If negotiations of the formal agreement break down, one party may assert that the preliminary agreement is unenforceable. The party seeking to enforce the deal would then point to the custom and practice of the film industry, which tends to give these preliminary agreements the same binding effect on parties as a formal, comprehensive contract.

In the United States, courts have evolved legal principles which give considerable weight to industry custom and practice. For example, the Restatement (Second) of Contracts states that: "Manifestations of assent that are in themselves sufficient to conclude a contract will not be prevented from so operating by the fact that the parties also manifest an intention to prepare and adopt a written memorial thereof."

The Restatement's comments to this section add that in determining whether a contract has been concluded, triers of fact can examine, among other things, "whether it is a common or unusual contract, [and] whether a standard form of contract is widely used in similar transactions." This standard permits the introduction of evidence to establish the custom and practice of a particular industry to recognize preliminary agreements as binding. Individuals may expect industry practice to be determinative if a dispute later arises about the meaning of a contract term.
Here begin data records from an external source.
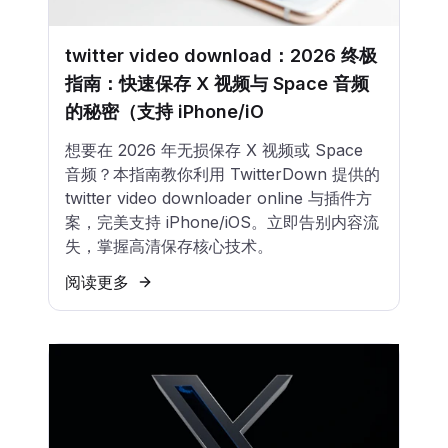
twitter video download：2026 终极
指南：快速保存 X 视频与 Space 音频
的秘密（支持 iPhone/iO
想要在 2026 年无损保存 X 视频或 Space
音频？本指南教你利用 TwitterDown 提供的
twitter video downloader online 与插件方
案，完美支持 iPhone/iOS。立即告别内容流
失，掌握高清保存核心技术。
阅读更多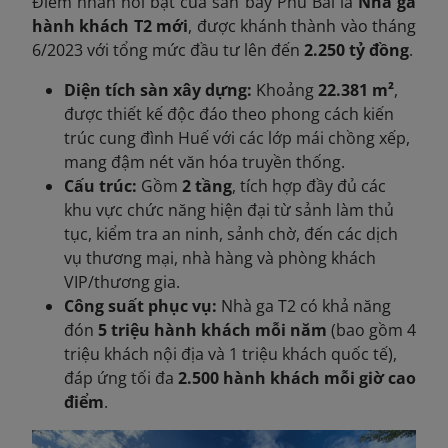
Điểm nhấn nổi bật của sân bay Phú Bài là
Nhà ga
hành khách T2 mới
, được khánh thành vào tháng
6/2023 với tổng mức đầu tư lên đến
2.250 tỷ đồng
.
Diện tích sàn xây dựng:
Khoảng
22.381 m²
,
được thiết kế độc đáo theo phong cách kiến
trúc cung đình Huế với các lớp mái chồng xếp,
mang đậm nét văn hóa truyền thống.
Cấu trúc:
Gồm
2 tầng
, tích hợp đầy đủ các
khu vực chức năng hiện đại từ sảnh làm thủ
tục, kiểm tra an ninh, sảnh chờ, đến các dịch
vụ thương mại, nhà hàng và phòng khách
VIP/thương gia.
Công suất phục vụ:
Nhà ga T2 có khả năng
đón
5 triệu hành khách mỗi năm
(bao gồm 4
triệu khách nội địa và 1 triệu khách quốc tế),
đáp ứng tối đa
2.500 hành khách mỗi giờ cao
điểm
.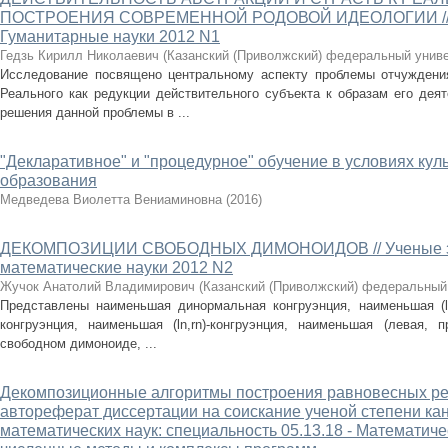
ПОСТРОЕНИЯ СОВРЕМЕННОЙ РОДОВОЙ ИДЕОЛОГИИ // Уч
Гуманитарные науки 2012 N1
Гедзь Кирилл Николаевич
(
Казанский (Приволжский) федеральный униве
Исследование посвящено центральному аспекту проблемы отчуждени
Реального как редукции действительного субъекта к образам его дея
решения данной проблемы в ...
"Декларативное" и "процедурное" обучение в условиях ку
образования
Медведева Виолетта Вениаминовна
(
2016
)
ДЕКОМПОЗИЦИИ СВОБОДНЫХ ДИМОНОИДОВ // Ученые зап
математические науки 2012 N2
Жучок Анатолий Владимирович
(
Казанский (Приволжский) федеральный
Представлены наименьшая динормальная конгруэнция, наименьшая (ln,
конгруэнция, наименьшая (ln,rn)-конгруэнция, наименьшая (левая, 
свободном димоноиде, ...
Декомпозиционные алгоритмы построения равновесных ре
автореферат диссертации на соискание ученой степени ка
математических наук: специальность 05.13.18 - Математич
Contract Interpretation under Foreign Law

Such expectations can, however, be misplaced if the agreement is interpreted under foreign law or by a tribunal drawn from practitioners in a different system. Forums outside the U.S. often do not consider industry custom and practice if it appears to contradict the plain language of the agreement or if it does not incorporate what would be considered to be every essential term of the agreement.
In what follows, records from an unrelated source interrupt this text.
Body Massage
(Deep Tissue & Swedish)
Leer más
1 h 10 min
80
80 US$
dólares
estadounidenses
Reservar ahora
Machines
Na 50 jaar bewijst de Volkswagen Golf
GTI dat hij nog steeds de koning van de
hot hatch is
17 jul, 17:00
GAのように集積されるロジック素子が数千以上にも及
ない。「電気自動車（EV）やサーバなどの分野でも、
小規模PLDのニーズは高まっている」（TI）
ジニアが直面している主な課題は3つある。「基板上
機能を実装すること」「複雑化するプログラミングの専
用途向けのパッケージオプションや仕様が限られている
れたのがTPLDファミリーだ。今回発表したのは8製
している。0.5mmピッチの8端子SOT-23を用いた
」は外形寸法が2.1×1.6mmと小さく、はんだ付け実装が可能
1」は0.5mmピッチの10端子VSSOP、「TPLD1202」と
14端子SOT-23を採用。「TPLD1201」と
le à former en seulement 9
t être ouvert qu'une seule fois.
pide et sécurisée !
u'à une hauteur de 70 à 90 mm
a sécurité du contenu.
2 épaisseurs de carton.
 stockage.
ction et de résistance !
Arbitrators from jurisdictions that do not look to industry custom and practice to resolve contract disputes, even if called upon to apply the law of a forum that does, may, because of their legal background and training, nonetheless have some difficulty determining and effectuating such custom and practice. The result at the end of an arbitration may therefore turn out to be quite different from that anticipated at the outset of negotiations on the contract.

Summary

It is therefore crucial in drafting arbitration clauses, or any other dispute resolution clause, to consider carefully how certain forums, legal systems, and types of arbitrators weigh industry custom and practice. In this area, an ounce of prevention truly is worth a pound of cure.